In conclusion, this is the first UK population-based clinical prevalence study of WD. The prevalence found in this study is lower than the previous UK population-based genetic study, but comparable to Western European population-based clinical studies. Similar case ascertainment methods can be implemented nationally for WD and other rare diseases.

Financial support

The study was funded partly through an investigator-initiated research grant (PW and ADA) from Orphalan UK.

Authors’ contributions

PW - data collection, data curation, analysis, writing of manuscript; JH–data curation and review & editing of manuscript; ESN–data collection and review & editing of manuscript; PK–data collection and review & editing of manuscript; EAW–data collection, administration and review & editing of manuscript; JE–data collection and review & editing of manuscript; GPA–data collection and review & editing of manuscript; GJ–data collection and review & editing of manuscript; FP–data analysis, methodology, supervision, and review & editing of manuscript; ADA–conception and design of the study, methodology, data collection, review of results, study supervision and administration and writing of manuscript.

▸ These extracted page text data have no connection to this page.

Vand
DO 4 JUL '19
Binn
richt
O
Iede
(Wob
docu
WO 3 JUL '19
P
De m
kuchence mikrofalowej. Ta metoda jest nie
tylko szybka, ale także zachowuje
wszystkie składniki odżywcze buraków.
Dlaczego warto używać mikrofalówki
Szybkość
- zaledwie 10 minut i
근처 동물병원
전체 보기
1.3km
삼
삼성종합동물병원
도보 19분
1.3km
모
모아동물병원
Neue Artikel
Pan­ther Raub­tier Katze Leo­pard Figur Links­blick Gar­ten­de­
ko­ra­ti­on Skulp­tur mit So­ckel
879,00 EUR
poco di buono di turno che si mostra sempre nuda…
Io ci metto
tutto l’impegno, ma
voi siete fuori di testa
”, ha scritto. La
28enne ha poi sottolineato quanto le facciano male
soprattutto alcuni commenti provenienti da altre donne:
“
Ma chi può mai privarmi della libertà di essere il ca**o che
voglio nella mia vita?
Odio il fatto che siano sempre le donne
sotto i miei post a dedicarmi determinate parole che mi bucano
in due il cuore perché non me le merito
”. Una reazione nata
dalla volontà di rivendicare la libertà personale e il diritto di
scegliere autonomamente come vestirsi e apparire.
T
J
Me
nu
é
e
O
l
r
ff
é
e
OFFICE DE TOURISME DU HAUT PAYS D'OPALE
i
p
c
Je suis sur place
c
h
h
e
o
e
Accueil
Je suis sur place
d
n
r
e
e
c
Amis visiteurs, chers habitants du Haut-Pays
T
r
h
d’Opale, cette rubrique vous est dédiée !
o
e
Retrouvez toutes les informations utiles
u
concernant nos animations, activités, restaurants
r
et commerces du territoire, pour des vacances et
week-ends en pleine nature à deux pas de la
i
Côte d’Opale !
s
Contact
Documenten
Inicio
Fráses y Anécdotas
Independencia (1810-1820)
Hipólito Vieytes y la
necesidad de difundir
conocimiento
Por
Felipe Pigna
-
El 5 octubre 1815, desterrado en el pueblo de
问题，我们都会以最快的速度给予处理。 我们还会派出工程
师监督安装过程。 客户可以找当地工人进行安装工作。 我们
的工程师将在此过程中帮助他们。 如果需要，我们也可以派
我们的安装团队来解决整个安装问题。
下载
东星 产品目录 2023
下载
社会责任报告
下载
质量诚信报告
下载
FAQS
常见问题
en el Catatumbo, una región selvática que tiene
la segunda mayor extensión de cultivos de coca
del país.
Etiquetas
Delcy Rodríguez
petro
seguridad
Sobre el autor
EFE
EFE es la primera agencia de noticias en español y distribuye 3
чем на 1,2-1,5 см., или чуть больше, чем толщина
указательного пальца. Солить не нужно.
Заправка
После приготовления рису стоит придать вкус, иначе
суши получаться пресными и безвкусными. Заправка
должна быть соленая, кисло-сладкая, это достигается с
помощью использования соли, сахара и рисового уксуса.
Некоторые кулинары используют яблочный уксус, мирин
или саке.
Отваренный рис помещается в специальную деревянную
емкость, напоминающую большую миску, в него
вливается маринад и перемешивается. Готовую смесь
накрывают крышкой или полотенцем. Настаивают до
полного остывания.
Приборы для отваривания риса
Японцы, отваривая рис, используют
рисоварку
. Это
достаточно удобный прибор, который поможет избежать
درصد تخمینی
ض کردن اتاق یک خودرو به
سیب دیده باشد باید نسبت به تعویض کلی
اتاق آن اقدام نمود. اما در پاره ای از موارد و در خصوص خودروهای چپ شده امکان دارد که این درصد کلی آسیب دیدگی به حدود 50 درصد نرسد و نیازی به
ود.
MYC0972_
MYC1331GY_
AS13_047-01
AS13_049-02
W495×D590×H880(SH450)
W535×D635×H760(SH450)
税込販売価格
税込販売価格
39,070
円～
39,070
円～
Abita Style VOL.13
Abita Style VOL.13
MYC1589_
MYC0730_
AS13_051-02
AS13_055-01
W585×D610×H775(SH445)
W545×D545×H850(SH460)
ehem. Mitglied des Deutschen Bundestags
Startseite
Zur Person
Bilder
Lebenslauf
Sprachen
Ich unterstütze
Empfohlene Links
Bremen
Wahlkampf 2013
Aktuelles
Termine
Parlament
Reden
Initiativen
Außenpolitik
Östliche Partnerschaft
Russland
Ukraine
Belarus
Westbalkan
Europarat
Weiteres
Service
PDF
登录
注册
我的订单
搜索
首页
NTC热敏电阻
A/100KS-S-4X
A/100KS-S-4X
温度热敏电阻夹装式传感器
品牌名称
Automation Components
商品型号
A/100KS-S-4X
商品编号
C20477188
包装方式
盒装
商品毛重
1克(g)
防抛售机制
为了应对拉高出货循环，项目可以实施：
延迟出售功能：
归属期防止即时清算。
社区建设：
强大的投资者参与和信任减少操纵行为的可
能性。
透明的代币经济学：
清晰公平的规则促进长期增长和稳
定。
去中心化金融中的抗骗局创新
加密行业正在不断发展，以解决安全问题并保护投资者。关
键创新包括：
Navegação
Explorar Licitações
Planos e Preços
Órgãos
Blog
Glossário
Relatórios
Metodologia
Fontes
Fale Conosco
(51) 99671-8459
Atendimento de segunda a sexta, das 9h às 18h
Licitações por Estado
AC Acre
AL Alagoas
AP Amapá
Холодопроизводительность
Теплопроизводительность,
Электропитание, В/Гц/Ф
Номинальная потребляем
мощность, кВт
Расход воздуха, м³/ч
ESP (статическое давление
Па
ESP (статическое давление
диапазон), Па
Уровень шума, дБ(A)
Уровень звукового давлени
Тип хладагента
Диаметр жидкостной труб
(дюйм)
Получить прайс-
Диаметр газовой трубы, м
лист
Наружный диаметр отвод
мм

Data availability statement

Owing to the nature of this research, participants of this study were not individually consented for their data to be shared publicly. However, fully anonymised data that support the findings of this study are available from the corresponding author upon reasonable request and an appropriate institutional collaboration agreement.

Conflict of interest

The authors declare no conflicts of interest that pertain to this work.

Please refer to the accompanying ICMJE disclosure forms for further details.